## Exercise objective
In the data below, find the line containing "Would you rather work for", then set down that line and every later line up to and including the line containing "Would you rather have everything", exactly.

## Records drawn from a dataset
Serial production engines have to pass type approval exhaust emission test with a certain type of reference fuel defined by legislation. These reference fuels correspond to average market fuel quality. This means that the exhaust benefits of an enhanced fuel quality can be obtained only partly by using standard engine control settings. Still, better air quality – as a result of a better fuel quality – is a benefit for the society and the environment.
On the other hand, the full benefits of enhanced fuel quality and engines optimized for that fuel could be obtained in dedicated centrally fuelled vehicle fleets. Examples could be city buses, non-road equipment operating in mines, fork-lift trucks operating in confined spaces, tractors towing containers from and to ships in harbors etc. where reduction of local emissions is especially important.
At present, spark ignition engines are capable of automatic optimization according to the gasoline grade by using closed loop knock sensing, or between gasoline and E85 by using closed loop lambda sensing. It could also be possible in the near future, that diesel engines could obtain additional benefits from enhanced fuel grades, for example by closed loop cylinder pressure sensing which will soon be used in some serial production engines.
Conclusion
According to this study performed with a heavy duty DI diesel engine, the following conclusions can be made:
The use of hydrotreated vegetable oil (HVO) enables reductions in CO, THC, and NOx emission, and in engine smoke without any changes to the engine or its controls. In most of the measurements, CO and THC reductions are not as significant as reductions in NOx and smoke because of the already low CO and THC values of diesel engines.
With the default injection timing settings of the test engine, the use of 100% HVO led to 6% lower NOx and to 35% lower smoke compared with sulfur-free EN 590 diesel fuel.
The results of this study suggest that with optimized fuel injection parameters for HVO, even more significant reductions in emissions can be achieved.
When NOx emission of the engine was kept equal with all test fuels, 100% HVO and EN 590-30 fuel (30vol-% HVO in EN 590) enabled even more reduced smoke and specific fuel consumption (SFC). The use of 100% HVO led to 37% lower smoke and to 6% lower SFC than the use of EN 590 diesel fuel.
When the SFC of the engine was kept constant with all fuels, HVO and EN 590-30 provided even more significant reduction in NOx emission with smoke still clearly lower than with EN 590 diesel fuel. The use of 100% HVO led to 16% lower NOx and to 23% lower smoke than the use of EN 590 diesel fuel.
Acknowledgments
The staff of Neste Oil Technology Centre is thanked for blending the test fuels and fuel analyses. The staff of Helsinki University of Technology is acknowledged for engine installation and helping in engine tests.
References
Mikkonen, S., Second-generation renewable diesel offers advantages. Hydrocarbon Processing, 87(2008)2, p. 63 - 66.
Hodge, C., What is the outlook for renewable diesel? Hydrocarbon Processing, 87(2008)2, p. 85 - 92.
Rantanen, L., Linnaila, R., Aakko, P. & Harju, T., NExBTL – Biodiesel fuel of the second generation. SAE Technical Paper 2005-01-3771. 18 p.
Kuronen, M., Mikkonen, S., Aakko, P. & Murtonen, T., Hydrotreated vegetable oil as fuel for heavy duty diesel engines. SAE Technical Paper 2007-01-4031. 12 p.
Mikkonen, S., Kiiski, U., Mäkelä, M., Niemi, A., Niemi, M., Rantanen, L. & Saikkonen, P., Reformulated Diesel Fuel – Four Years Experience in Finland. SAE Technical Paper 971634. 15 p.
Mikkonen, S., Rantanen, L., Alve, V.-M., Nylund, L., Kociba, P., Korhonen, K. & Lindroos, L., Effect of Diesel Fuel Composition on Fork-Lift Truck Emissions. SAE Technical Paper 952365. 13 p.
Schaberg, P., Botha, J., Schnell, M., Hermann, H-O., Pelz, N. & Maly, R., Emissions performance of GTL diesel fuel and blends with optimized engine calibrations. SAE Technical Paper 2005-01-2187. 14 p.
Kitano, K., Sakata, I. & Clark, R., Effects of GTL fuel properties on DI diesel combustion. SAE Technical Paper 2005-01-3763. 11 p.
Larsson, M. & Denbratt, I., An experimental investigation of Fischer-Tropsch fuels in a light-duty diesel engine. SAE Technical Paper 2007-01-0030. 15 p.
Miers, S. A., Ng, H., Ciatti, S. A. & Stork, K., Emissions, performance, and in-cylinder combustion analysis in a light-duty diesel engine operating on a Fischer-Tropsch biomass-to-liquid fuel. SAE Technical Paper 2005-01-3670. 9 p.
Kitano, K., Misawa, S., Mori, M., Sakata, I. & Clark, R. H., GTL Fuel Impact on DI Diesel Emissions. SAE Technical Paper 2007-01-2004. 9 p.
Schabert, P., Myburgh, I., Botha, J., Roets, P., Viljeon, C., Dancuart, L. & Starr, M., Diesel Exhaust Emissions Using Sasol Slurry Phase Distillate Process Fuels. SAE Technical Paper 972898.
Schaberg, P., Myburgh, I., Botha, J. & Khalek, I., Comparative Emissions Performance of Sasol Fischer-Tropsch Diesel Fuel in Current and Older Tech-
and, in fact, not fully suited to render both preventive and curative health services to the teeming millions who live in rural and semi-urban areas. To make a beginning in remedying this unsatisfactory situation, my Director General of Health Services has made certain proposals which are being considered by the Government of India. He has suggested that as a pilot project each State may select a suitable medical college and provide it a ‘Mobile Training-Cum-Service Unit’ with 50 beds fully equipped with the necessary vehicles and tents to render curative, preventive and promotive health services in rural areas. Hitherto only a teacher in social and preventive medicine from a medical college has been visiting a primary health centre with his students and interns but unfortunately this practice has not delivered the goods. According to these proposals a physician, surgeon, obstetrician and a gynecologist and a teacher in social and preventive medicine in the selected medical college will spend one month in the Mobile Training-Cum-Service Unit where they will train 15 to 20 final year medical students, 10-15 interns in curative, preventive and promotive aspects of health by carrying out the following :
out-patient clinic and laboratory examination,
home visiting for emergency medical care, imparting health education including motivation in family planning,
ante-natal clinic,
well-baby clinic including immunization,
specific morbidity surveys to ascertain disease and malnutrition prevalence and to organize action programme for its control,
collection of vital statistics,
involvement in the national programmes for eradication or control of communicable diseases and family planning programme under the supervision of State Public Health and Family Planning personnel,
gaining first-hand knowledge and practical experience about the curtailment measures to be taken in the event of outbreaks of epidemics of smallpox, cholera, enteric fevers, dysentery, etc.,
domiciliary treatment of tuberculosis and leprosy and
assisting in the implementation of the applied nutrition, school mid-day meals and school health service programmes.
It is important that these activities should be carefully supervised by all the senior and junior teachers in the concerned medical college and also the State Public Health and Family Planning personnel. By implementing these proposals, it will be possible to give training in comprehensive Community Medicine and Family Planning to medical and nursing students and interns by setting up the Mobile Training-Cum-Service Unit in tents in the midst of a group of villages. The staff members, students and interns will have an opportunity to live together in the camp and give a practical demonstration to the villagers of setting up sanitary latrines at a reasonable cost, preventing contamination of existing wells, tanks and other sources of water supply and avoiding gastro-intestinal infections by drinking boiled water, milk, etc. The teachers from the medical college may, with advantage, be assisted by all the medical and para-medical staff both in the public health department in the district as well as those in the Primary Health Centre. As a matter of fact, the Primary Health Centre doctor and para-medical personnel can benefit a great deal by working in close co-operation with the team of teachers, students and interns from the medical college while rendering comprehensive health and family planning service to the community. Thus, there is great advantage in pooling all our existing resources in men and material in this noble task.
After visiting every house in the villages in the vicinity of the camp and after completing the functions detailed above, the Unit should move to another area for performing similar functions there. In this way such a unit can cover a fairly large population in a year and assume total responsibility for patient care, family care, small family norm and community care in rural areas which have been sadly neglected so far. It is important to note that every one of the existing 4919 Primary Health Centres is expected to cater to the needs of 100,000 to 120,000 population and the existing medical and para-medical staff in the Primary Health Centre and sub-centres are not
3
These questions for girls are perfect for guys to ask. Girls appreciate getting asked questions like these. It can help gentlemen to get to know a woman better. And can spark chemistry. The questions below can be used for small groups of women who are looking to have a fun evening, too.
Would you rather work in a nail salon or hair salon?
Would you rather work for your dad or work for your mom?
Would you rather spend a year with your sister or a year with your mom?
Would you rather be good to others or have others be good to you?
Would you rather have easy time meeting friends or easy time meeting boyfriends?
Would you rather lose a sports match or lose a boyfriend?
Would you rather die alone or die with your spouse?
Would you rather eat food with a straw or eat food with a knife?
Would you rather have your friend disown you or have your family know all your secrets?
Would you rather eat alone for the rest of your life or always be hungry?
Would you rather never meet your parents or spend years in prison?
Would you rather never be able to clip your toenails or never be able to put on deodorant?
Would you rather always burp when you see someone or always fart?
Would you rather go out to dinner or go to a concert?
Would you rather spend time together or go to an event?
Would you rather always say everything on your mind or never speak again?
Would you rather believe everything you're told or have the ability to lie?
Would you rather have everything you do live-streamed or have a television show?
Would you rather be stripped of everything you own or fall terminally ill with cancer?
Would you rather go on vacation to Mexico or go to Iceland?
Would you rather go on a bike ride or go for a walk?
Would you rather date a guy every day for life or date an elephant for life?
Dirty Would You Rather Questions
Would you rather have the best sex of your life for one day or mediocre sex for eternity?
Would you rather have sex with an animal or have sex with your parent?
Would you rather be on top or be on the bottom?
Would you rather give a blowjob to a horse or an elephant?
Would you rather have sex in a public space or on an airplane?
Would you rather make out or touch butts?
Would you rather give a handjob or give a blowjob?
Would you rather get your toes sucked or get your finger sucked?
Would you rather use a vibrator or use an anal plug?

## Task response
Would you rather work for your dad or work for your mom?
Would you rather spend a year with your sister or a year with your mom?
Would you rather be good to others or have others be good to you?
Would you rather have easy time meeting friends or easy time meeting boyfriends?
Would you rather lose a sports match or lose a boyfriend?
Would you rather die alone or die with your spouse?
Would you rather eat food with a straw or eat food with a knife?
Would you rather have your friend disown you or have your family know all your secrets?
Would you rather eat alone for the rest of your life or always be hungry?
Would you rather never meet your parents or spend years in prison?
Would you rather never be able to clip your toenails or never be able to put on deodorant?
Would you rather always burp when you see someone or always fart?
Would you rather go out to dinner or go to a concert?
Would you rather spend time together or go to an event?
Would you rather always say everything on your mind or never speak again?
Would you rather believe everything you're told or have the ability to lie?
Would you rather have everything you do live-streamed or have a television show?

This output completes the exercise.